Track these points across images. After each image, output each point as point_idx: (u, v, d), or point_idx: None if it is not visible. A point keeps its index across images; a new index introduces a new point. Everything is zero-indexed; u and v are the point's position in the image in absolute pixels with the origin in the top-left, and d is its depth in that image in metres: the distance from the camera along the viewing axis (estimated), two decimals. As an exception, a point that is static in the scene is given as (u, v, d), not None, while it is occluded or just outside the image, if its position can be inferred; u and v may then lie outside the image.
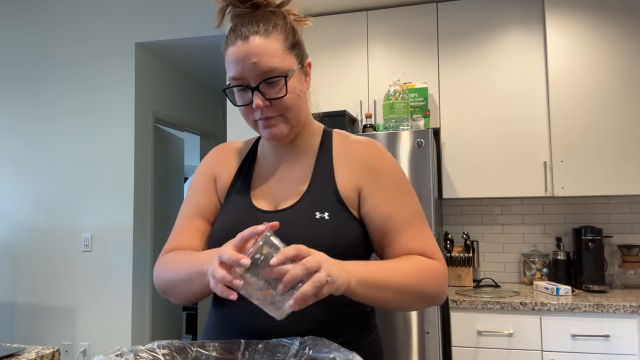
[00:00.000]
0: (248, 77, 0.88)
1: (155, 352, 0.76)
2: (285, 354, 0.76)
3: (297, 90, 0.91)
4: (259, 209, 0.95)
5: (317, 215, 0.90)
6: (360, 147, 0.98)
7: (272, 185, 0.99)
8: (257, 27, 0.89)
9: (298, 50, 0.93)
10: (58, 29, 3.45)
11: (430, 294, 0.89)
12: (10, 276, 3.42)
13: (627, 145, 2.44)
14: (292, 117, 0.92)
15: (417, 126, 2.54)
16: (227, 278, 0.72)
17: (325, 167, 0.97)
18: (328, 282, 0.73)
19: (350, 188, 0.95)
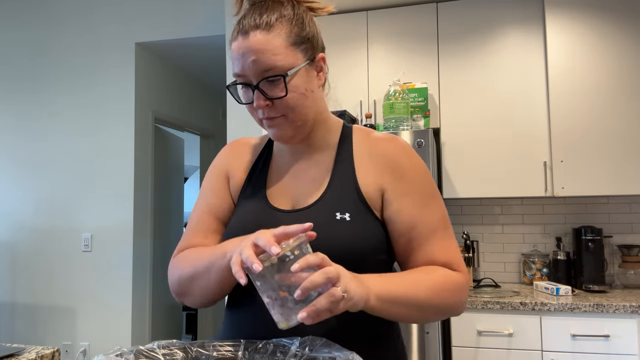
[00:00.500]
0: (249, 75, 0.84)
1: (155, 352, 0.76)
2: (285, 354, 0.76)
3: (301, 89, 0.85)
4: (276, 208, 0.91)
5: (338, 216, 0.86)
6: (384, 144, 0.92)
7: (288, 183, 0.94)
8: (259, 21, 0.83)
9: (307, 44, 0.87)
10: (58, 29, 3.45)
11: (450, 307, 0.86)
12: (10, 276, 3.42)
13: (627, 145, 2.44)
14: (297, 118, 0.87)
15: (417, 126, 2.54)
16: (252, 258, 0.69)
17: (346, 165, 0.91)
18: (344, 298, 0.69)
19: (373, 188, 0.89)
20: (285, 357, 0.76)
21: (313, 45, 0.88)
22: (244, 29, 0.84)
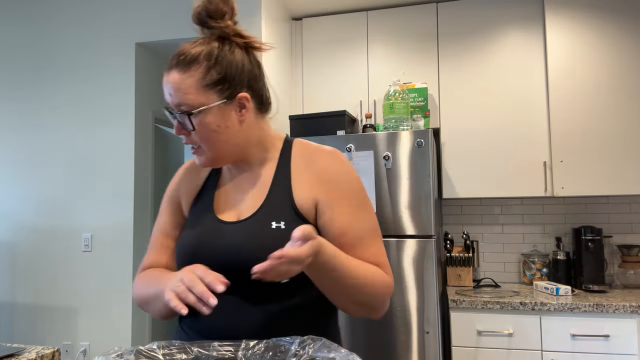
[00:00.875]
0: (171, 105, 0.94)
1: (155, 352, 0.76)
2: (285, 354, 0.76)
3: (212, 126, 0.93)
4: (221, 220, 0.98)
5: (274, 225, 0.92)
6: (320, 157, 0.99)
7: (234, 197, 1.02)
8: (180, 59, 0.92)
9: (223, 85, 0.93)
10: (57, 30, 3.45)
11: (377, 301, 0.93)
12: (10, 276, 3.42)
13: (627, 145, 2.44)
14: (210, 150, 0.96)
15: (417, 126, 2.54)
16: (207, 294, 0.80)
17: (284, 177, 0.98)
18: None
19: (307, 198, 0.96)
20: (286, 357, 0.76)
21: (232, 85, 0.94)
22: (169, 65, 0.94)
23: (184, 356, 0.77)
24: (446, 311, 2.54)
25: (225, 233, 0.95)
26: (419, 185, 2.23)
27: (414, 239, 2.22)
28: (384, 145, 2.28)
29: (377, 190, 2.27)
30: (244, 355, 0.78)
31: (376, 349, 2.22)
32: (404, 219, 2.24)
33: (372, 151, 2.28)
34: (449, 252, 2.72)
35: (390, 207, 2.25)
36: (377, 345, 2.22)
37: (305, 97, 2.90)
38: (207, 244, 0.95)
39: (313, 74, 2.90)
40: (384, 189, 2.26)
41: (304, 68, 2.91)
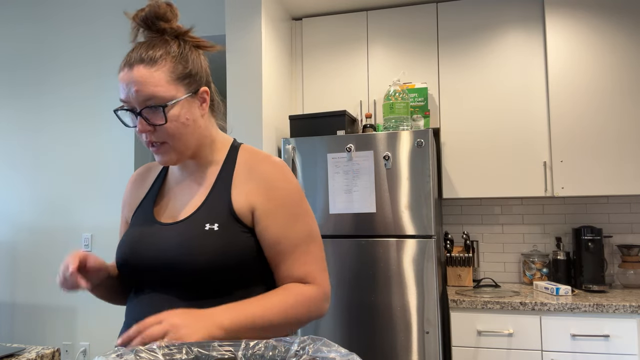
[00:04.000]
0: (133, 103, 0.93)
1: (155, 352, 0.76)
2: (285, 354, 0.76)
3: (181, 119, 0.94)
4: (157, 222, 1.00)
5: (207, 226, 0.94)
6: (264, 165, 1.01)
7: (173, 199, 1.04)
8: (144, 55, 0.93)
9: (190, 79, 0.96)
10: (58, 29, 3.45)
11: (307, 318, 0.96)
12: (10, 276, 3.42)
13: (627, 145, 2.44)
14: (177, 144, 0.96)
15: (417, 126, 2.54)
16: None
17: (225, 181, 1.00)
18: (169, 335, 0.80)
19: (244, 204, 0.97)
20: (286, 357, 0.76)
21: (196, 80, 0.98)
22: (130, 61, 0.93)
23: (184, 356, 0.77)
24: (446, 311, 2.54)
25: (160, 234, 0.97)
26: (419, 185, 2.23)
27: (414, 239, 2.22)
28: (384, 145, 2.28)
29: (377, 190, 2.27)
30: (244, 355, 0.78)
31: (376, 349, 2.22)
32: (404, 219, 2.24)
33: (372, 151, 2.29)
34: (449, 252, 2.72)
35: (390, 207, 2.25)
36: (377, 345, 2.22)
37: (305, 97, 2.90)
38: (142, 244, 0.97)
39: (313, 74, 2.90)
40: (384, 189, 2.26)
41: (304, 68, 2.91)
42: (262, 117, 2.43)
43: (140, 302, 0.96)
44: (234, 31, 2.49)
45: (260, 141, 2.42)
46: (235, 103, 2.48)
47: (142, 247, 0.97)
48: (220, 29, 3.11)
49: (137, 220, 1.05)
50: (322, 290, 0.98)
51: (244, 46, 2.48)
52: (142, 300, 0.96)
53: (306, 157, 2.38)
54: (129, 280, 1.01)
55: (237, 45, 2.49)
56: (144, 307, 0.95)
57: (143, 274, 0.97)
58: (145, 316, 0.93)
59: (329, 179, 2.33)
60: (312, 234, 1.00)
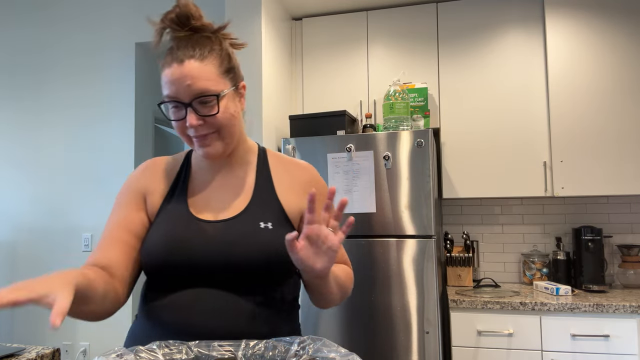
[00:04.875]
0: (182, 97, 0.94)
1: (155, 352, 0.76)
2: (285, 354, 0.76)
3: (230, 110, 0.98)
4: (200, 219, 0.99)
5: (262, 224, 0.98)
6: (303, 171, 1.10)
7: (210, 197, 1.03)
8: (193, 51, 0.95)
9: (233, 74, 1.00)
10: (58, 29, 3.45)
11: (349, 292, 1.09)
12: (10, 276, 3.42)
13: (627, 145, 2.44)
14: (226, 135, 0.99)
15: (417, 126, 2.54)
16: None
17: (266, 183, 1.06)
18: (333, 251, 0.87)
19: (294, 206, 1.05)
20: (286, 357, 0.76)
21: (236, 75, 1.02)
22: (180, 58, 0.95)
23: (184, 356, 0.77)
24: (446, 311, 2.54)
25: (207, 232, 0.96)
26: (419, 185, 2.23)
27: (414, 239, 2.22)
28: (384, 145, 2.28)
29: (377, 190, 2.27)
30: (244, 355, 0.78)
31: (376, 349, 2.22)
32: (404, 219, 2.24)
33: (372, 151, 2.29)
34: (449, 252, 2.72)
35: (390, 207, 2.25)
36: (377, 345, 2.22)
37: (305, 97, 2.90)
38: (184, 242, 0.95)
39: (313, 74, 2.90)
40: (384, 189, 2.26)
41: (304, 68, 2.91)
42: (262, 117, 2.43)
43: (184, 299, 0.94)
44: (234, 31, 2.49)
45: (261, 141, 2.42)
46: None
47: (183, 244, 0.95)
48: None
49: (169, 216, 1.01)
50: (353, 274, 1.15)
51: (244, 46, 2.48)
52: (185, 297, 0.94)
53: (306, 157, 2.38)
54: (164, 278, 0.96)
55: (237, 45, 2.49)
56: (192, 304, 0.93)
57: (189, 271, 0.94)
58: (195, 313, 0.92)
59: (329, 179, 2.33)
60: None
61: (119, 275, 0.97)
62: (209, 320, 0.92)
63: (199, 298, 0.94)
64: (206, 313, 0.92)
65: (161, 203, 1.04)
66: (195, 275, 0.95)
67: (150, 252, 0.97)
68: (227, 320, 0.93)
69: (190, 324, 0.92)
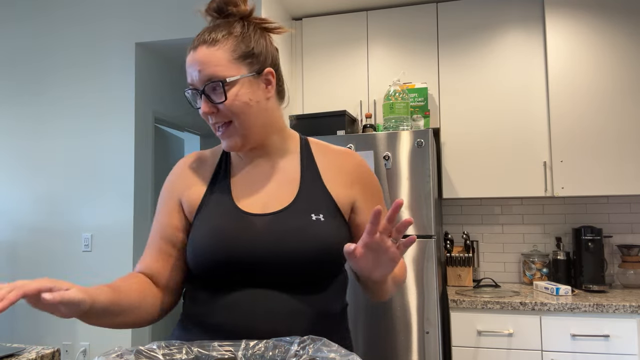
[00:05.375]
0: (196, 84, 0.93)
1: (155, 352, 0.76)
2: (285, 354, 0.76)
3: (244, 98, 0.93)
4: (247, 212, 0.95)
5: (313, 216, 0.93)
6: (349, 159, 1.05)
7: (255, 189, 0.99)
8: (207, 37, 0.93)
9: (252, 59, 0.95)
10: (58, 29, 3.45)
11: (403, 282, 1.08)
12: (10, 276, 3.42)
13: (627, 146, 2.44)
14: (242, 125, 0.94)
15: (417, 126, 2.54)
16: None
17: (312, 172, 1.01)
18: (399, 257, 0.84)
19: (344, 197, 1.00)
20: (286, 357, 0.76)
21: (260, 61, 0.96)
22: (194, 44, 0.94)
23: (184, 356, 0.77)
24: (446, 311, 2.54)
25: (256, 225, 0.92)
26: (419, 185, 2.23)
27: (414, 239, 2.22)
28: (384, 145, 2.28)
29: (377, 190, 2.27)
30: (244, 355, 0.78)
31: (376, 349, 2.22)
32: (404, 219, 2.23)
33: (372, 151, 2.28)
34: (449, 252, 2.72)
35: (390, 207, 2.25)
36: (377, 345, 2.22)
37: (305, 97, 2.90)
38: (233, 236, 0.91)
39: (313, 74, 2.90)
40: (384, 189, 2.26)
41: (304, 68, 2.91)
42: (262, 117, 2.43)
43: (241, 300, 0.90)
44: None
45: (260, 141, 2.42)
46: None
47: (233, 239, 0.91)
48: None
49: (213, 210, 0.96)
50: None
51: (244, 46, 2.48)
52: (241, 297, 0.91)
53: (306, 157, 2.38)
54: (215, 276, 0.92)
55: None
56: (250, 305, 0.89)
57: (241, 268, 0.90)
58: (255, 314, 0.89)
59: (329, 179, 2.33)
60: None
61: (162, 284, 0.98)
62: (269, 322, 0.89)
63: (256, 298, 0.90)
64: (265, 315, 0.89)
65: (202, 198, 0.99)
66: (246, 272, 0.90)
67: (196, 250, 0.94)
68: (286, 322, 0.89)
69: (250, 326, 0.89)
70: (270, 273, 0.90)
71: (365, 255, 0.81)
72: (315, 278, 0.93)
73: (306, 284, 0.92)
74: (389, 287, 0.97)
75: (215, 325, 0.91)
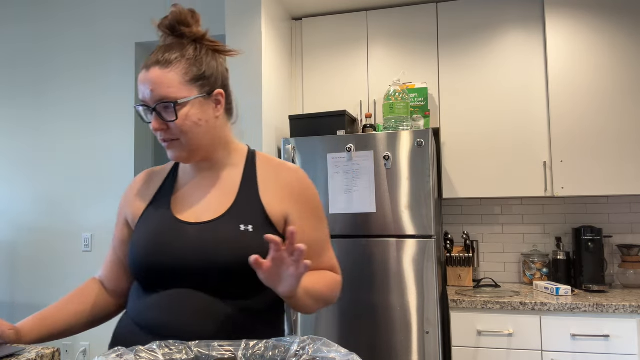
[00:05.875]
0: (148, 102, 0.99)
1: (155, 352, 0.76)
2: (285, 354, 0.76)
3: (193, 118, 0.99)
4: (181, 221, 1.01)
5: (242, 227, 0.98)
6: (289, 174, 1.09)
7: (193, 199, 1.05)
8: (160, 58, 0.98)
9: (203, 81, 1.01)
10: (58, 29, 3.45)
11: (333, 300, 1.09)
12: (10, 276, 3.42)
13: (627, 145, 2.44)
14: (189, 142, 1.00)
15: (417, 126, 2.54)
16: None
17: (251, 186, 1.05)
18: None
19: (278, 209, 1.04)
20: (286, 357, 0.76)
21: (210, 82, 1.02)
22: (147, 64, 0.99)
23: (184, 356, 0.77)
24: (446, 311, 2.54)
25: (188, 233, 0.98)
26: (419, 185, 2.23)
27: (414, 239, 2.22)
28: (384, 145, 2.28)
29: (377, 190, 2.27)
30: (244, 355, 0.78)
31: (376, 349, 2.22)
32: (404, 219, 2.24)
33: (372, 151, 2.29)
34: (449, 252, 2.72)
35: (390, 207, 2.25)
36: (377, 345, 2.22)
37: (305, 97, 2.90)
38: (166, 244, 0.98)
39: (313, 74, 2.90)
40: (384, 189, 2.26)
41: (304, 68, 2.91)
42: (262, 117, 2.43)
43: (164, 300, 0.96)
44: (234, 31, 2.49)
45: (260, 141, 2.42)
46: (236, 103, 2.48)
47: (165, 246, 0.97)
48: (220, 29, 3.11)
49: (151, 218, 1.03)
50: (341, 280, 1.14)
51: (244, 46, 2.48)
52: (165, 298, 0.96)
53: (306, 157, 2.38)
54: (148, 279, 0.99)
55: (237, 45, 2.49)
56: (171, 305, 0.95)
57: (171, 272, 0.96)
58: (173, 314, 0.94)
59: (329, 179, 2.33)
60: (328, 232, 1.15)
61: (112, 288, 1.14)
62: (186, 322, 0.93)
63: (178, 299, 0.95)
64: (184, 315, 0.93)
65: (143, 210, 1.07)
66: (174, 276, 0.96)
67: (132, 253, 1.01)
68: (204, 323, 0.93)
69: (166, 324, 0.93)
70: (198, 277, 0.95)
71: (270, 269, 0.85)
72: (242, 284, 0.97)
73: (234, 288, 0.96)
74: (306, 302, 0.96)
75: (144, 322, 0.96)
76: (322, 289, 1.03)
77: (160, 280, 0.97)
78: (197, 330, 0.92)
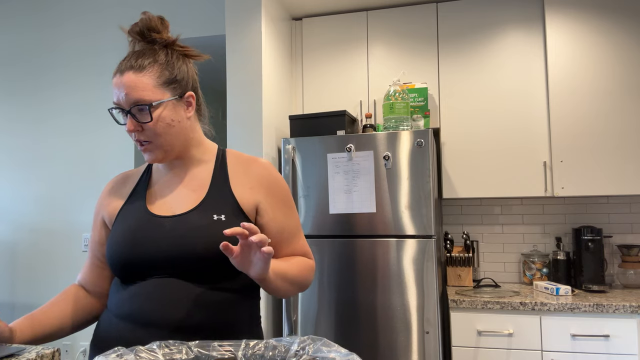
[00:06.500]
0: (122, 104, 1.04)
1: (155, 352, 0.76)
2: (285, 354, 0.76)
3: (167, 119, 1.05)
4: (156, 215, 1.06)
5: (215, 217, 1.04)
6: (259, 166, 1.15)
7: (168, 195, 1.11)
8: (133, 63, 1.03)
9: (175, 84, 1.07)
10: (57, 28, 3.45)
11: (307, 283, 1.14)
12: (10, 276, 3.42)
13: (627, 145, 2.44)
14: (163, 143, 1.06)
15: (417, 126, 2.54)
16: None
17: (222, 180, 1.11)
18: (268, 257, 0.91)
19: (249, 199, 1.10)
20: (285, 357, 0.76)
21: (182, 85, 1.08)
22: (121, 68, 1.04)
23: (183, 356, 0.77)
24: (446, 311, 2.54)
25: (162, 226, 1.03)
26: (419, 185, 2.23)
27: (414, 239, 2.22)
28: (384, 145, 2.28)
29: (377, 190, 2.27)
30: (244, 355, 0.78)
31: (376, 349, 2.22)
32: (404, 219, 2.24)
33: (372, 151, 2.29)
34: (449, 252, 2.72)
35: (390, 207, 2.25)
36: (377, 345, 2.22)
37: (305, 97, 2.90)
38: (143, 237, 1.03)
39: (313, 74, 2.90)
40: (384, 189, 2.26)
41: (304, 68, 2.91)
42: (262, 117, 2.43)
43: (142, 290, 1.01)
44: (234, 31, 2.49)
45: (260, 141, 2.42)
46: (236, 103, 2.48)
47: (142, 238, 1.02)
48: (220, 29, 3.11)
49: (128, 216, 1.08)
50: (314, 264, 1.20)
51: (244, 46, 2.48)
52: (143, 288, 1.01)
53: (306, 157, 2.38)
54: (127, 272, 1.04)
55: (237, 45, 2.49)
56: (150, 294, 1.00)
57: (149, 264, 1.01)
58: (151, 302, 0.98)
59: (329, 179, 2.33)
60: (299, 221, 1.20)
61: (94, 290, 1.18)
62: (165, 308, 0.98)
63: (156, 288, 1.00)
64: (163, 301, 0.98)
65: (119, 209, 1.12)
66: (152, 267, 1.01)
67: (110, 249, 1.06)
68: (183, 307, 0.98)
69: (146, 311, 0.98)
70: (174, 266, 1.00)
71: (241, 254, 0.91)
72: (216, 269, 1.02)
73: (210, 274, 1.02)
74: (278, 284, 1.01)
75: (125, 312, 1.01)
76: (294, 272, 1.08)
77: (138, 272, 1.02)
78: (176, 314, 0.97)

# # # # #

**About this task**. The expected output is an exact copy of the lines from the top of the data above through the line containing "19: (350, 188, 0.95)", both included, with every picture omitted.

**Exercise result**.
Track these points across images. After each image, output each point as point_idx: (u, v, d), or point_idx: None if it is not visible. A point keeps its index across images; a new index introduces a new point. Everything is zero-indexed; u and v are the point's position in the image in absolute pixels with the origin in the top-left, and d is its depth in that image in metres: the distance from the camera along the viewing axis (estimated), two decimals. As an exception, a point that is static in the scene is given as (u, v, d), not None, while it is occluded or just outside the image, if its position can be inferred; u and v may then lie outside the image.
[00:00.000]
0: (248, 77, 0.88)
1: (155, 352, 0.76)
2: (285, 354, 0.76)
3: (297, 90, 0.91)
4: (259, 209, 0.95)
5: (317, 215, 0.90)
6: (360, 147, 0.98)
7: (272, 185, 0.99)
8: (257, 27, 0.89)
9: (298, 50, 0.93)
10: (58, 29, 3.45)
11: (430, 294, 0.89)
12: (10, 276, 3.42)
13: (627, 145, 2.44)
14: (292, 117, 0.92)
15: (417, 126, 2.54)
16: (227, 278, 0.72)
17: (325, 167, 0.97)
18: (328, 282, 0.73)
19: (350, 188, 0.95)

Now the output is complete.